# Half Moon Bay, Antigua



## muppix (Jan 16, 2013)

_I stumbled across this place while looking for somewhere to explore on holiday over Christmas. It wasn't a great great day. This derelict resort was on the other side of the island to the one we were staying in, which meant taking a taxi and having the guy hang around at the other end of the beach while we were snapping away. The weather was foul and a large dog had left recent footprints all over the place, so you couldn't really call this a relaxed explore.

I hope this post makes up in research what it lacks in photos - it's certainly an interesting tale and there's no end of filth to be found if you're inclined to keep digging. All the sources referred to are listed on my site along with some more 'artistic' (badly processed, otherwise dull) images.

Finally a big shout to B71TMW, thanks again mon!

-m-_​

Built in 1971 on what The Travel Channel was later to call the best beach in the world, the Half Moon Bay Hotel was for many years one of the finest destinations in the Caribbean, and very much the jewel in Antigua's crown. The owners, Half Moon Bay Holdings Limited, added a 9 hole golf course in 1973 and before long names like Audrey Hepburn and Elton John graced the guest list.

### [WHAT YOU NEED TO DO]
Pick up the forum post about the derelict Half Moon Bay resort in Antigua after its last sentence and continue it.

### [DATASET ENTRIES]
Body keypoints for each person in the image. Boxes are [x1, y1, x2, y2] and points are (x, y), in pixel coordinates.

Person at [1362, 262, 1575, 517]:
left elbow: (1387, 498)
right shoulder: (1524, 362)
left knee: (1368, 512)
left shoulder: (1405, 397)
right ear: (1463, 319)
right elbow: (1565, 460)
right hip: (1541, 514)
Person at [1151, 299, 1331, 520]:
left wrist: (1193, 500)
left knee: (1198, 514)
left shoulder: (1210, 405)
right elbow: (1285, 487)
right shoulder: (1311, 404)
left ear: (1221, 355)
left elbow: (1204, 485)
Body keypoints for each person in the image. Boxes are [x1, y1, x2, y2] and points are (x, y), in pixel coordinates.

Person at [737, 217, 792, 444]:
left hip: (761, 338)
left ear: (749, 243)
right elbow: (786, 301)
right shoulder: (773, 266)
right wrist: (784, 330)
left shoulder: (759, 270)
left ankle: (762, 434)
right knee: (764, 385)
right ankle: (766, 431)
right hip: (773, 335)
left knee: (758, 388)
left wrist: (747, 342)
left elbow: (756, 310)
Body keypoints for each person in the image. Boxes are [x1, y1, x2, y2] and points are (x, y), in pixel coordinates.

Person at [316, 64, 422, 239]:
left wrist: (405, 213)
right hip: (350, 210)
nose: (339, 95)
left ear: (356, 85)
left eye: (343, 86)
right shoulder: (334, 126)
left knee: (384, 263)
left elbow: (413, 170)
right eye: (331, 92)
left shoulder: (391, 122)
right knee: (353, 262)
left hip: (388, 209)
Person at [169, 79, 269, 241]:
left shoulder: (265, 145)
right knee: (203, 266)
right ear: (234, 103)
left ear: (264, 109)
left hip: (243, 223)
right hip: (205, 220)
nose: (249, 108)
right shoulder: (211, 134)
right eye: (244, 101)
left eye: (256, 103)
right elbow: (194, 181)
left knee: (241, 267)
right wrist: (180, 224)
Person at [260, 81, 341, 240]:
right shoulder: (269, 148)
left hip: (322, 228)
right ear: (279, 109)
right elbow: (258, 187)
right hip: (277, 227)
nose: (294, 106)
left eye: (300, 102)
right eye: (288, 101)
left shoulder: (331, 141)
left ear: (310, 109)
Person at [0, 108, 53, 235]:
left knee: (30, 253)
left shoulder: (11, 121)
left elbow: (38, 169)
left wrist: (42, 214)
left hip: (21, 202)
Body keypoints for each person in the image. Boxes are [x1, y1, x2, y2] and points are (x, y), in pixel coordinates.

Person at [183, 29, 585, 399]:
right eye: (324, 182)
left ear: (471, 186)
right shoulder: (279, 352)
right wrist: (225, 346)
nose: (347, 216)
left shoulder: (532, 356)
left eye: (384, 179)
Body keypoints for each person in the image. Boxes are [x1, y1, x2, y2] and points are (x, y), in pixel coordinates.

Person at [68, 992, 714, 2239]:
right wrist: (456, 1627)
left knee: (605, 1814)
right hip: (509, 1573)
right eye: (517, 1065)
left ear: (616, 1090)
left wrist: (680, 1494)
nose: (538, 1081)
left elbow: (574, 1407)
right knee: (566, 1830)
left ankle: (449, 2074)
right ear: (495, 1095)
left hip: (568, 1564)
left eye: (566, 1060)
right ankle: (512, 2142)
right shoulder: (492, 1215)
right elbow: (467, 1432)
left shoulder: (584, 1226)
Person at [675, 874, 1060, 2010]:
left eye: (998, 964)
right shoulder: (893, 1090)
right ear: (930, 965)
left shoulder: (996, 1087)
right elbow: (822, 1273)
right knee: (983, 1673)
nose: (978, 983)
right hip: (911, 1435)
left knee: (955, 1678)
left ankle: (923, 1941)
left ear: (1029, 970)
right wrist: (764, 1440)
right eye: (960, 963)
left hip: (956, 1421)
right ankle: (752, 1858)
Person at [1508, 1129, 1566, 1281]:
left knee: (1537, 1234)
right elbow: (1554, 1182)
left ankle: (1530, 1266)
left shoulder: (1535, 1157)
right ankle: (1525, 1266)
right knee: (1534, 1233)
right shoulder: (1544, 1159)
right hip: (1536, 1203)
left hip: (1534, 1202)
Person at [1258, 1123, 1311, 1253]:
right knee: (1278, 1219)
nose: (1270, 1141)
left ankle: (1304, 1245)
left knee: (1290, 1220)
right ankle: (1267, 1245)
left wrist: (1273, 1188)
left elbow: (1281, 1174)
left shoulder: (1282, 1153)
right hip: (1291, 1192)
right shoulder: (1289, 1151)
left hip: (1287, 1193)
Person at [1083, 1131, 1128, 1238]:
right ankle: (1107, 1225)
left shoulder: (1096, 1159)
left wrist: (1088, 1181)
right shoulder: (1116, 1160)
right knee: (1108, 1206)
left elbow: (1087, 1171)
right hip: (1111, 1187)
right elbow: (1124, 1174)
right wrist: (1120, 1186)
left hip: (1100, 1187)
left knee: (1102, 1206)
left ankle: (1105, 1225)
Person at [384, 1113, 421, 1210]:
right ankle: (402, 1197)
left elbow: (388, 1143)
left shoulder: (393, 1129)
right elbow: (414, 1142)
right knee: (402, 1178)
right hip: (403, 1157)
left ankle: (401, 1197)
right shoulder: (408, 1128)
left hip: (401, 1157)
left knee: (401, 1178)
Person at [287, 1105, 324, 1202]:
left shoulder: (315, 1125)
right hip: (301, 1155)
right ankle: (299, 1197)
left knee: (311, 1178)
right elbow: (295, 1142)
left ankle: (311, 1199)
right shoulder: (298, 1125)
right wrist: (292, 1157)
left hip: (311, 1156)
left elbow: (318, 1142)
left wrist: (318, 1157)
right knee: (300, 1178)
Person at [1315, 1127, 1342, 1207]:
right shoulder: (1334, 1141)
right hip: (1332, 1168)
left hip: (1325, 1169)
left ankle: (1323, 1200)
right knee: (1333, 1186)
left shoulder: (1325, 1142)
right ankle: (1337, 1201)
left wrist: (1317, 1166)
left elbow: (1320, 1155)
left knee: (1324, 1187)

### [RESULT OF THE EXERCISE]
But it wasn't all plain sailing. In 1993 HMB Holdings ran into difficulties with their management company, a local outfit called Caribbean Hotel Management Services. When hurricane Luis devastated the property two years later it emerged that CHMS had failed to adequately insure the hotel, leaving the owners with a 108 acre wreck and some serious redevelopment costs.

Let's leave that one there for a moment and introduce a Mr. R. Allen Stanford, Texan financier and self-proclaimed relative of Leland Stanford, the founder of Stanford university. The more you read about Allen Stanford the more you realise what a shrewd and somewhat slippery character he was - slippery enough for Stanford University to file a trademark infringement lawsuit against him and deny any and all relationship.

Stanford's business love affair with the Caribbean began in the 1980s with a private bank based on Montserrat, but he was forced to abandon operations there after the Crown tightened up offshore banking regulations in an effort to discourage money laundering. Stanford moved to Antigua, and ran a successful Ponzi scheme, encouraging investors to part with their money by presenting hypothetical returns as historical data. At it's peak, the Stanford Financial Group had over 21,000 investors and managed US$14 billion, making Stanford one of the richest American citizens with an estimated personal value of over US$2 billion.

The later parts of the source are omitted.